[УСЛОВИЯ ЗАДАНИЯ]: Продолжите отрывок о детской травме как истоке писательства с того места, на котором он заканчивается.

[ВЫБРАННЫЙ ОТРЫВОК]:
= = = = = = =
Шкура литературы. Книги двух тысячелетий - Игорь Клех
Шрифт:
Интервал:
Закладка:
У Державина о том же – еще круче, еще проявленней, поскольку на смертном одре. Ничтожным крошащемся грифелем по аспидной доске, – какое великолепное презрение!
Истоки же лежат, как правило, в раннем детстве, в ощущении нежеланности и ненужности своего появления на свет, в травме, понесенной в возрасте первых впечатлений. И подавляющее большинство художников вербуется из этой «агентуры несчастья» первого призыва, с тем чтобы последующей жизнью, творчеством, воображаемыми, а иногда и реальными преступлениями изжить сидящую в них отраву отъединенности, одиночества, пораженности в правах, обреченности смерти. Собственно, речь идет о тяжелой деформации способности любить, при огромной потребности в этой самой недополученной и в ответ неизрасходованной энергии любви.
В случае так называемого счастливого детства, когда конфликт и травма случаются позднее, писатель имеет шанс стать «вкусным» писателем, как А. Толстой или даже «гениально вкусным», как Набоков, но дефицит раннего отрицательного опыта не позволяет достичь ему в творчестве предельного накала, достоверности в выходе на первые и последние вещи, что несколько снижает ценность его усилий, если они будут предприниматься в этом направлении.
Так все литературные путешествия сводятся, в конце концов, – даже тогда, когда они заканчиваются гибелью, – к поиску «дома» и «возвращению домой», возвращению к себе. Именно поэтому литература нужна не всем и не всегда, а лишь тем, кто в этом нуждается.
Пусть это будет гипотеза и предположение – но только не в отношении Пушкина!
= = = = = = =
[ПРЕДОСТАВЛЕННЫЕ ЗАПИСИ]:
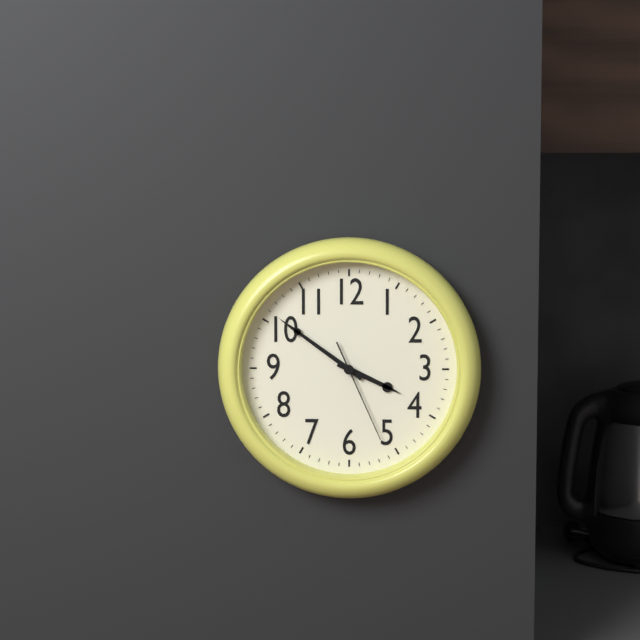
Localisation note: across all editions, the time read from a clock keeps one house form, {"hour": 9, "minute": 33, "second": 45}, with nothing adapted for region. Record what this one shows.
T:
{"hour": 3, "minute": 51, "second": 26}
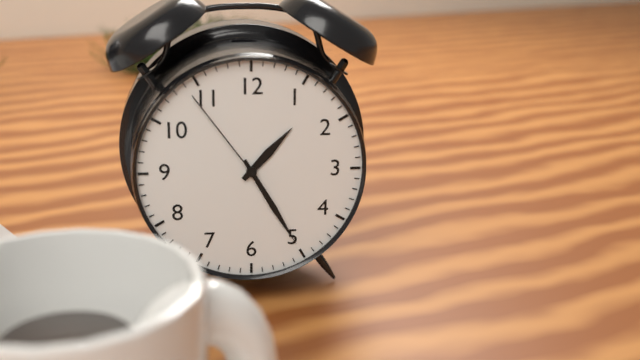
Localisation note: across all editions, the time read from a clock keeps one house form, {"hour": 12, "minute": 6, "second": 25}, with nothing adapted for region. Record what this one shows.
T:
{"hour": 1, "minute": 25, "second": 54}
= = = = = = =
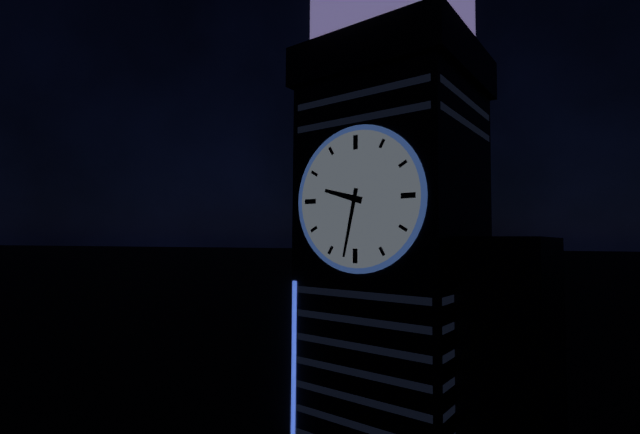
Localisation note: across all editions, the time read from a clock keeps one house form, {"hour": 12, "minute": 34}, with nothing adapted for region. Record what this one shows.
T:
= = = = = = =
[ПИСЬМЕННЫЙ ОТВЕТ]:
Поразительно мало материалов о долицейском детстве Пушкина, и думается, что это не случайно. Оно подверглось психологическому и идеологическому вытеснению уже не самим Пушкиным, а русским национальным, во многом «литературным», сознанием. За дифирамбами пушкинской «няне» забылся и был оттеснен вопрос: а почему не к «маме» обращался первый русский поэт, где хоть одна строчка у него, посвященная ей? Увы, кроме «любви к отеческим гробам», о родителях у Пушкина не сказано больше ничего. И «бочка» и «Салтан» – это ведь о себе самом! – только там, в сказке, младенец был хотя бы с матерью. Здесь же толстый Сашка, своей неповоротливостью и апатией огорчающий родителей, затаившийся, замерший оттого, что не зван, окликнутый, наконец, няней. От тех, вероятно, лет его гипертрофированная восприимчивость не к обидам даже, а к одной гипотетической возможности быть вышученным, подвергнуться насмешке, его взрывная бескомпромиссность в вопросах чести.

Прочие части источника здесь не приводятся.